New York Advertising Agencies fail to hire eth Agencies fail to hire ethnic minorities…
…is the basis of recent allegations made to the New York City Commission on Human Rights.
The allegations have prompted the Commission to send letters requesting specifics on agency staffing to some of the Manhattan's largest advertising agencies. The Commission are aiming to establish whether Manhattan's advertising industry is failing to comply with New York City's human rights law by engaging insufficient numbers of employees of ethnic minority origin. The enquiries are currently in their early stages. Betsy Herzog, spokeswoman for the Commission, confirmed: "At this time, our effort is fact-finding. This is not an investigation."
If the agencies are found to be violating the law, sanctions could include prosecution for discrimination based on race, religion, colour or national origin and a potential fine of up to $10,000.
The failure of the advertising industry to employ sufficient numbers of ethnic minorities is not a new area for the Commission to be tackling. According to a Commission on Human Rights Analysis published in 1978, three advertising agencies were the subject of the Commission's investigation in the 1970's due to "complaints of discrimination". According to the Analysis, the matter was dealt with by all three agencies signing conciliation agreements. The agreements were based on the implementation of Commission-approved procedures, intended to produce a positive change in their recruitment procedures.
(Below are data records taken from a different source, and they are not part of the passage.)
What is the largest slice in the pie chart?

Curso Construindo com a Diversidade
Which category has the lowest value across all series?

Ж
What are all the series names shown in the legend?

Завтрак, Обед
But is this situation unique to the US? Apparently not claim the UK's Institute of Practitioners in Advertising. According to the IPA's report on Ethnic Diversity in September 2003, despite 31% of London's population being of ethic minority origin, only 4% of the marketing communications industry's staff contains ethnic minorities. Of this number, 70% are in support disciplines such as IT and Finance. Whilst these figures may be acceptable on the basis that only 6% of the population as a whole is classed as being from an ethnic minority, it is London where the advertising industry is predominantly based.
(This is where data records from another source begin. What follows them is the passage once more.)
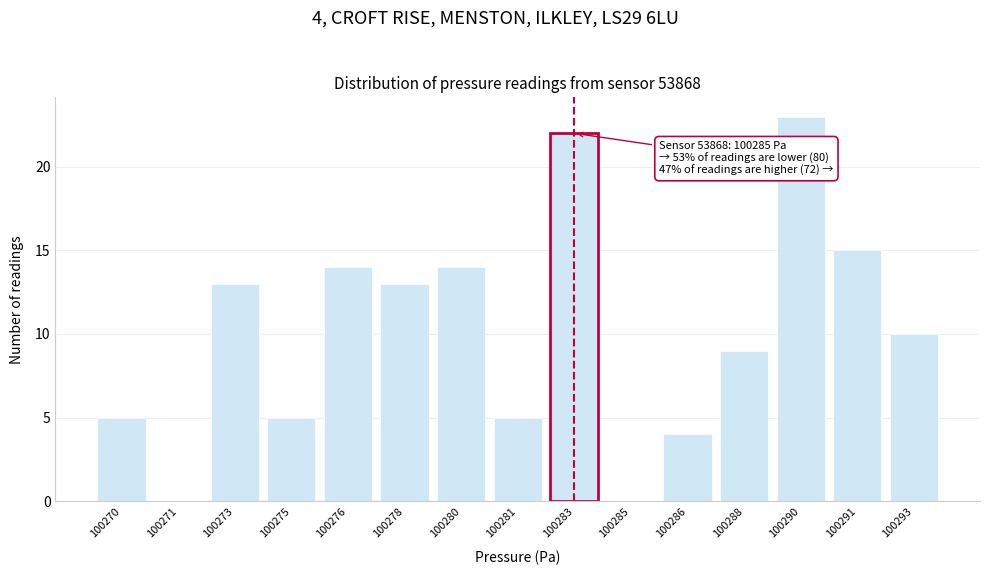

Reading left to right, extract all data points from this chart.

100270=5	100271=0	100273=13	100275=5	100276=14	100278=13	100280=14	100281=5	100283=22	100285=0	100286=4	100288=9	100290=23	100291=15	100293=10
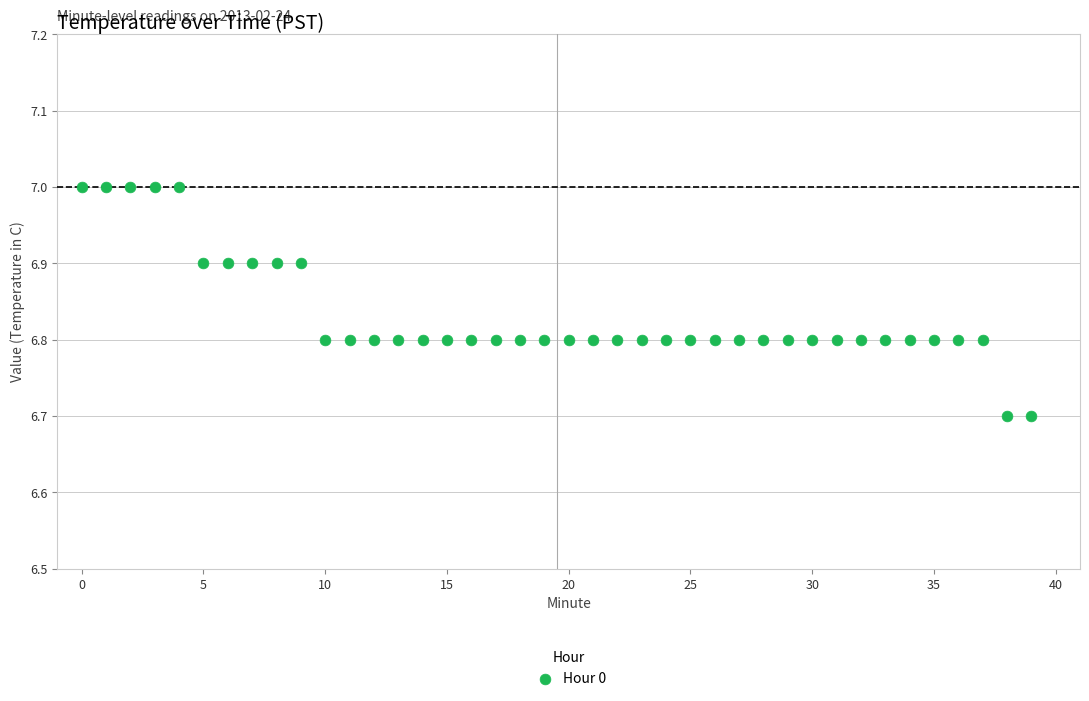

What is the range of Y values (max minus min)?

0.3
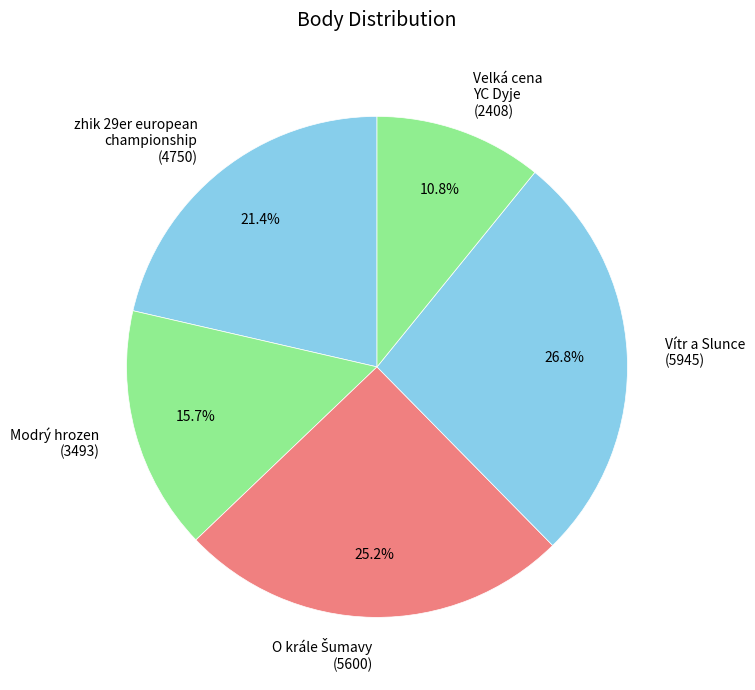

What portion of the pie excludes Velká cena YC Dyje (2408)?

89.2%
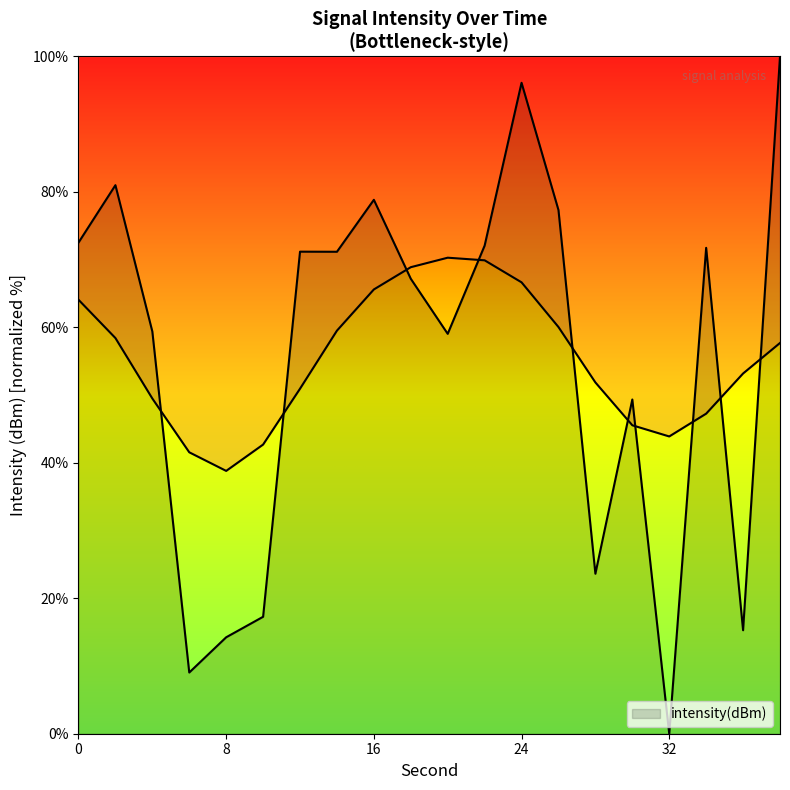

What is the sum of the values at 36 and 22?

87.3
The report has prompted a widespread response from the advertising industry. Anjna Raheja, Managing Director, Media Moguls, author of the economic analysis section of the guide and member of the ethnic diversity group says: “As leaders in the marketing communications industry we must ensure that we remain in tune with the changing face of the UK’s consumers, we need to understand that the UK is now truly a multicultural country. In the same way there is a pink pound and a grey pound there is, without a doubt, a brown pound.”
Bearing in mind the fact that under UK law it is illegal for an employer to discriminate against a person on the grounds of his race, religion or belief during the recruitment process, employers in the advertising industry may well learn from the lessons that the New York City Commission will no doubt provide.